# Unheated garage tape cracking - can it be improved upon?



## dokmand (Jan 25, 2016)

Re-taped and mudded a garage 17 yrs old. Originally it was builder fire-taped only, never painted. Removed all old tape and almost all the compound (wrinkled from the start, and cracked). Tightened existing screws and doubled them up (max 3" spacing) using 3" screws. 5/8" ceiling board, 24" OC truss spacing and 1/2" on the wall, 16" OC. Used paper tape, filled gap with 90 min Durabond, embedded tape with same, 2nd coat also with Durabond, topped with GP premix and in some cases Topping Compound if needed. Re-taped in summer (Mich). 
Garage is 3 1/2 + car with 14 ft ceilings. No expansion joints. Had garages crack before using only GP (green lid) mud so I switched to Durabond for improved adhesion. After I was done, owner primed 1/2 the garage before winter set in. Crack in painted and unpainted board. Developed some ceiling cracks (fine cracks don't appear to have torn the tape, just the mud, from a couple that I checked, but I didn't scrape down many spots (will revisit in spring). Most cracks are perpendicular to the truss direction. I didn't go in the attic to backboard, but may have to if the customer wants to pay for it. Have a couple cracks in the walls (big one 20 ft long on the back wall 8ft off the ground, believe there's a header at that point), and on the small section of wall between the single garage door and the double door (3 ft wall).

(Stored items from a collection)
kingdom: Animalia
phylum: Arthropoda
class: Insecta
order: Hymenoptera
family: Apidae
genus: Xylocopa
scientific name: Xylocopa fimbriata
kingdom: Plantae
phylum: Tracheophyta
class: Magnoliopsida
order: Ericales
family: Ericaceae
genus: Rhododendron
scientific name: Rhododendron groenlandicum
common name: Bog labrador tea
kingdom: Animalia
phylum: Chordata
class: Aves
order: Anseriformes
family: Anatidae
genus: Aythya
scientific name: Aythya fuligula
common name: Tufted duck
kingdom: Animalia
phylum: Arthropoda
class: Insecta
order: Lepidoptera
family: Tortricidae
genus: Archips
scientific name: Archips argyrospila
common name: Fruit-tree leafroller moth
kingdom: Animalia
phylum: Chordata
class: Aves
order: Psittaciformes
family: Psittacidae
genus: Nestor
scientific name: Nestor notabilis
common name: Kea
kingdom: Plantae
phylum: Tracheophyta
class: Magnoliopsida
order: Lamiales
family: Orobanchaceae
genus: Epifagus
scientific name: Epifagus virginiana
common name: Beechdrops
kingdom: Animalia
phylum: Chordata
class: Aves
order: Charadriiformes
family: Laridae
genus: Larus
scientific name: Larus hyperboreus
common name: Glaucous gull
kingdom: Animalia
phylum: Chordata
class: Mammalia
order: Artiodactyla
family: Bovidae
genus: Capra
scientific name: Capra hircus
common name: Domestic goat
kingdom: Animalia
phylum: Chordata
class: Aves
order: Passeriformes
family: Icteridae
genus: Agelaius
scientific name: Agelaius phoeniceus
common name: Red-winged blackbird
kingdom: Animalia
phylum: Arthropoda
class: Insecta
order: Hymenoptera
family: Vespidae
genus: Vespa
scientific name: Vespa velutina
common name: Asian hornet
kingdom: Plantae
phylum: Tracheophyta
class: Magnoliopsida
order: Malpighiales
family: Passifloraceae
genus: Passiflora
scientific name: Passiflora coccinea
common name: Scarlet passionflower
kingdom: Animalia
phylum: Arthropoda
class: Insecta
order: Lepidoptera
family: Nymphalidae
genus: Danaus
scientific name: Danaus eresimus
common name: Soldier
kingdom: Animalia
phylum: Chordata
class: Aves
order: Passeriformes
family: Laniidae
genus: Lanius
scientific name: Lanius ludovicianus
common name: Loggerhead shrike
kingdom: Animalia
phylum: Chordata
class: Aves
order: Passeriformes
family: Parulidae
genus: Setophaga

▶ TASKS AND EXERCISES:
A - In the garage tape post, which way do most of the ceiling cracks run?
B - From the garage tape post, extract everything from "Re-taped and mudded" down to "in summer (Mich).".
C - Continue the garage tape post from where it stops.
These entries have nothing to do with the garage tape post.

▶ EXPECTED OUTPUTS:
A - Most run perpendicular to the truss direction.

B -
Re-taped and mudded a garage 17 yrs old. Originally it was builder fire-taped only, never painted. Removed all old tape and almost all the compound (wrinkled from the start, and cracked). Tightened existing screws and doubled them up (max 3" spacing) using 3" screws. 5/8" ceiling board, 24" OC truss spacing and 1/2" on the wall, 16" OC. Used paper tape, filled gap with 90 min Durabond, embedded tape with same, 2nd coat also with Durabond, topped with GP premix and in some cases Topping Compound if needed. Re-taped in summer (Mich).

C -
Is this a problem correctable by adding backer boards over all joints (ceiling is accessible only). or is this a no win situation, trying to make an unconditioned space perfect? Could it be insufficient gap between the adjoining drywall boards - some fits were line to line? Don't want to get the scaffolding out if its a no win effort, regardless what the homeowner wants to pay.


----------



## moore (Dec 2, 2010)

Hire a Drywall Contractor to fix it!

And don't bitch about the price! Just pay the man.


----------



## boco (Oct 29, 2010)

This summer I did an unheated garage for my brother with 4 x8 plywood then ripped some 1 x 6 pine for baton strips and crown. He is kind of anal about washing his vehicles so next SUMMER we are going to oil prime then finish with a waterbourne epoxy. For now he just uses a propane heater but he is looking into getting a monitor. Honestly one of the best ideas of how to get out of taping and a long term solution I ever had. On the plus side it looks sweet.


----------



## dokmand (Jan 25, 2016)

My friend is going to finish his own garage and was contemplating using OSB under drywall in the garage to eliminate future cracks, or maybe just leave the OSB painted if he gets lazy, but baton straps could dress it up. That's a nice idea, Unfortunately that wont work for me.


----------



## boco (Oct 29, 2010)

I think the point I was trying to make is that your wasting your time with the 17 year old rock that's only been fire taped and left in the cold. Time to demo and start over.


----------



## dokmand (Jan 25, 2016)

Was fire taped but I replaced everything as noted, but I understand your point. Either demo or live with it. Thanks


----------



## IsantiDrywall (Feb 2, 2016)

boco said:


> I think the point I was trying to make is that your wasting your time with the 17 year old rock that's only been fire taped and left in the cold. Time to demo and start over.


:clap::clap::clap::clap:

Pretty much summed it up here.


----------



## bellas taper (Feb 2, 2016)

Maybe you should try the 20 minute dry mix and coat over after you cut a small v groove out. You can also use the 90 minute and I usually add some regular spackle to the mix extend the life of the working time


----------



## thefinisher (Sep 2, 2011)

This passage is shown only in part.